Le nouveau média digital et social pour découvrir l’Arabie et le Moyen-Orient. Décalé. Innovant.

“200 mètres”, le témoignage poignant du quotidien des familles séparées

Réalisé par Ameen Nayfed en 2020 et primé lors de la dernière Mostra de Venise, le film “200 mètres” dépeint le quotidien douloureux des Palestiniens face au mur de séparation israélien, à travers l'odyssée de son personnage principal Mustafa. 

Des faits réels au service de la culture cinématographique 

“200 mètres” est le premier long métrage du réalisateur Ameen Nayfed. A travers le récit d’une histoire humaine inspirée de son propre vécu, ce jeune auteur de 32 ans réussit brillamment à relater la souffrance des familles palestiniennes, séparées contre leur gré, par le mur israélien.

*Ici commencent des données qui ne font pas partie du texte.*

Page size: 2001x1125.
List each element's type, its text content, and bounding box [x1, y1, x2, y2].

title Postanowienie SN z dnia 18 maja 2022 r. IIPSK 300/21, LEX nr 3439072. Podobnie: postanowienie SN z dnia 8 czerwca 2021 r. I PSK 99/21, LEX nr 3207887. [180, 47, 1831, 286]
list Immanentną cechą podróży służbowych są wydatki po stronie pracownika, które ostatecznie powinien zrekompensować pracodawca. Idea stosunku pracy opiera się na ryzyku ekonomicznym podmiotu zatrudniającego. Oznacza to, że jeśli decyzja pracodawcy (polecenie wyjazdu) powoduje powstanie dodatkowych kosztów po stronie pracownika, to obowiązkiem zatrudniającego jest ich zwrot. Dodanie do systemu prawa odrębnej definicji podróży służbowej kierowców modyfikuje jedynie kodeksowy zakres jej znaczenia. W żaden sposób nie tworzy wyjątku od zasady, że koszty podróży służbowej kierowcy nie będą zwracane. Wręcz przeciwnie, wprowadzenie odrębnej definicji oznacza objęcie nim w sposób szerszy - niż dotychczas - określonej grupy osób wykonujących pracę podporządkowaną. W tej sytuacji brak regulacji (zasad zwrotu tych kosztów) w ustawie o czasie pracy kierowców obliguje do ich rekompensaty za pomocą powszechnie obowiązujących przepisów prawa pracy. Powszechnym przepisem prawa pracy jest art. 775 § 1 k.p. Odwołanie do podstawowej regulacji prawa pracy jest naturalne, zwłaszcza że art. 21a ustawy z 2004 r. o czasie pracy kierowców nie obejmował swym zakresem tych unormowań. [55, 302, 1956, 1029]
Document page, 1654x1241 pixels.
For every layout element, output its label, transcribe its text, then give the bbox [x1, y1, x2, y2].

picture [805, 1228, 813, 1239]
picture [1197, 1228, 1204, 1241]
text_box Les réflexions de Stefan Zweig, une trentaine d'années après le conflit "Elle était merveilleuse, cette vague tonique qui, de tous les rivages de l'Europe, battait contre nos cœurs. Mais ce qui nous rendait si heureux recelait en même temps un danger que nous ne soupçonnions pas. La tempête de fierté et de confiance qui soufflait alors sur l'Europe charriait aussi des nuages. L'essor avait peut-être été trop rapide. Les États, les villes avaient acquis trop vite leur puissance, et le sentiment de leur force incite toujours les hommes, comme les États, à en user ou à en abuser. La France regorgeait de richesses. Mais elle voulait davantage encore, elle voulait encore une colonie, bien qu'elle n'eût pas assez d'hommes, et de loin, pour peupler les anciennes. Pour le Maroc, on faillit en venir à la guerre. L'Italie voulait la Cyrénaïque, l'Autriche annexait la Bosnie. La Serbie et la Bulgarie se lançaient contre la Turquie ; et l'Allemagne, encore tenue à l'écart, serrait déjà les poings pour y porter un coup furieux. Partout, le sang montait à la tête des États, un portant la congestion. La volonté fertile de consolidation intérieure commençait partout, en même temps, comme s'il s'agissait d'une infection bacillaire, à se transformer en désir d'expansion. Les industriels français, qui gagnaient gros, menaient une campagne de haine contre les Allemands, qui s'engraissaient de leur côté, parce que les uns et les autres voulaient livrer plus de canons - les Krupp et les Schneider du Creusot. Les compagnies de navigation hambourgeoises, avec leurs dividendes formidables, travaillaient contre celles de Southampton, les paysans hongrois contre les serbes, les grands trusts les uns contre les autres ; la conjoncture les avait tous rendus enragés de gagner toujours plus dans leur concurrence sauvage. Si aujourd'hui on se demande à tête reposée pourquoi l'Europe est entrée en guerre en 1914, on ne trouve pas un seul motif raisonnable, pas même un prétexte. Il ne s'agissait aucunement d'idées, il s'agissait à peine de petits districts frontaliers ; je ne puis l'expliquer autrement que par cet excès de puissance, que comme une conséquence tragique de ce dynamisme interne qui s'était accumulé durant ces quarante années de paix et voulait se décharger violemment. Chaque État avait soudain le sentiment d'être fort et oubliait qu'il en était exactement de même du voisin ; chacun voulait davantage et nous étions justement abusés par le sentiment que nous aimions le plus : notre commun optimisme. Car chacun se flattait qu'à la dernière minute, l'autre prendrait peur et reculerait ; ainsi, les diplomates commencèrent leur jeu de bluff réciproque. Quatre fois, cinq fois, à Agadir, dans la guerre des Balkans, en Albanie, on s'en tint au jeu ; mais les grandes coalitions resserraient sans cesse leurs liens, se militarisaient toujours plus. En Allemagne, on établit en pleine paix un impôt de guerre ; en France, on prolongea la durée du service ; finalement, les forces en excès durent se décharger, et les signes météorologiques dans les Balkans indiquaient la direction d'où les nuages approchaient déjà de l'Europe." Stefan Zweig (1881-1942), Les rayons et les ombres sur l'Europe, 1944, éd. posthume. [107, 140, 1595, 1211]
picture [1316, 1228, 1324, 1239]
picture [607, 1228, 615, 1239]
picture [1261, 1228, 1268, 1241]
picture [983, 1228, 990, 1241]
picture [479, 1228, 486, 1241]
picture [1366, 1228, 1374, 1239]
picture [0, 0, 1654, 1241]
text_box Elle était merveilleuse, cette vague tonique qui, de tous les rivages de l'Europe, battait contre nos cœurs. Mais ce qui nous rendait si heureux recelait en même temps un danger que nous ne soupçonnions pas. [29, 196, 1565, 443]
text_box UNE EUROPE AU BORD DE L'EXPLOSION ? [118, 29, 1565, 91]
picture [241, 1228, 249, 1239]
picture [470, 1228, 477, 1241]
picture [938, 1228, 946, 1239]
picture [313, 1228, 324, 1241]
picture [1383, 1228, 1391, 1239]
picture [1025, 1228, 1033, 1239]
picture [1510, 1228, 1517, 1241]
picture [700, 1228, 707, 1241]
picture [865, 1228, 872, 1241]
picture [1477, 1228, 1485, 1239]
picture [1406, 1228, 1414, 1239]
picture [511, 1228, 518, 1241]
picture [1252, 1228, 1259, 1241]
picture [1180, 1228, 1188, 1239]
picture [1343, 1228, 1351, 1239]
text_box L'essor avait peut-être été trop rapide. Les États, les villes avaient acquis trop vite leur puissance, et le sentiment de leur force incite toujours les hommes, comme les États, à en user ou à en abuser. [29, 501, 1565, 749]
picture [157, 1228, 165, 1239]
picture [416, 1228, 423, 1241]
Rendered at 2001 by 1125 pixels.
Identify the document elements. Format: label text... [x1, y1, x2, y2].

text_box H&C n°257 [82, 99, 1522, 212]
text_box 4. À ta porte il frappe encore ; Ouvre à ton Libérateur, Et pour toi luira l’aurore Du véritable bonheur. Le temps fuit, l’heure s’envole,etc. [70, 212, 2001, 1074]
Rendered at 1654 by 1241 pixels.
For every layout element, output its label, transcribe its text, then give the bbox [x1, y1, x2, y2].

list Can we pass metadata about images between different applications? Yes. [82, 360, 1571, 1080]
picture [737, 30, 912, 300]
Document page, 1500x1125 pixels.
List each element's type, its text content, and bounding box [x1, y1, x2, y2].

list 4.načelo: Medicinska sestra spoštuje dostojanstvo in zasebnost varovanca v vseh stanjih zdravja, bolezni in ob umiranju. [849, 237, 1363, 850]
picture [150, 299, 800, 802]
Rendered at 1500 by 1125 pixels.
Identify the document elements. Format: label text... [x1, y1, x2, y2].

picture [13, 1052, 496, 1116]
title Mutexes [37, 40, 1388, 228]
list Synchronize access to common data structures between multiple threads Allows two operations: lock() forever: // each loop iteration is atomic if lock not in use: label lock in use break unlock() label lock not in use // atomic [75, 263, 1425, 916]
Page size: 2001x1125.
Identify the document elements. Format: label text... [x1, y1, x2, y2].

Objectif atteint pour Ameen Nayfed puisque son œuvre a rapidement été saluée à l’international.   

L’édification du mur israëlien, initié en 2002, a fait l’objet de nombreuses condamnations publiques puis juridiques pour ses conséquences sur la fragmentation de la société palestinienne. En 2014, c’est au tour de la  Cour internationale de justice d’affirmer que la construction de ce mur est illégale, ce qui n’a cependant pas suffi à faire obstacle à la poursuite des  travaux. Le film vise à dénoncer la fracture matérielle et humaine qu’a entraîné la construction de ce mur au sein de la population palestinienne. 

Largement inspirée par l’enfance de son auteur, l’histoire est celle d’un couple vivant dans deux villages, distants de 200 mètres mais séparés par le mur. Mustafa, joué par Ali Suliman, vit avec sa mère en Cisjordanie alors que sa femme Salwa et leurs trois enfants résident dans un village à majorité palestinienne en Israël. Apprenant que son fils a été blessé dans un accident, Mustafa, se voyant refuser son entrée en Israël, cherche à traverser clandestinement la frontière. Commence alors pour lui, un voyage financier extrêmement périlleux. 

En seulement 96 minutes, son réalisateur parvient à faire ressentir à ses spectateurs les terribles conséquences qu’un barrage peut avoir pour les relations humaines. « Je n’exagère pas en disant que tous ces obstacles peuvent être rencontrés par un Palestinien en un seul jour. C’est vraiment ça la réalité quotidienne des Palestiniens – une réalité que le monde ne connaît pas et que le film veut montrer ».

Un travail mettant en lumière la réalité du terrain 

Réalisé en seulement 22 jours, ce film fut tourné dans 35 sites différents, se concentrant essentiellement à Tulkarem, ville du nord-ouest de la Cisjordanie bordant la ligne verte, tracé d’armistice de 1949 entre Israël et les pays arabes. Ainsi, à la différence d’autres films qui abordent cette thématique, “200 mètres” permet, à lui seul,  “d’identifier visuellement les difficultés de déplacement, les barrières, les check-points, et les régions isolées” comme le rappelle sa productrice, May Odeh. 

« Le film rend palpables les barrières invisibles créées par cette barrière physique », analyse la productrice. « Le mur de 200 mètres représente toutes les barrières, les obstacles et les frontières construits par des politiques racistes pour séparer et diviser les gens et les peuples.»

Une oeuvre saluée par la communauté internationale

Après 7 ans de travail sur son scénario et malgré des conditions financières difficiles,  les efforts de Ameen Nayfed ont porté leurs fruits. 

Si l’oeuvre a été primée lors de la dernière Mostra de Venise, “200 mètres” a également remporté un grand succès lors de la 4e édition du festival du film d’El Gouna, en Egypte, en obtenant le prix du public « Cinema for Humanity Audience Award » et le prix « FIPRESCI ».  

Ali Suliman a, quant à lui, reçu le prix du meilleur acteur tandis qu’ Ameen Nayfeh s’est vu remettre le prix « Mena Massoud » de l’EDA Foundation. 

Enfin ce film a été choisi pour représenter la Jordanie pour l’Oscar du meilleur film international, un bel accomplissement pour son auteur.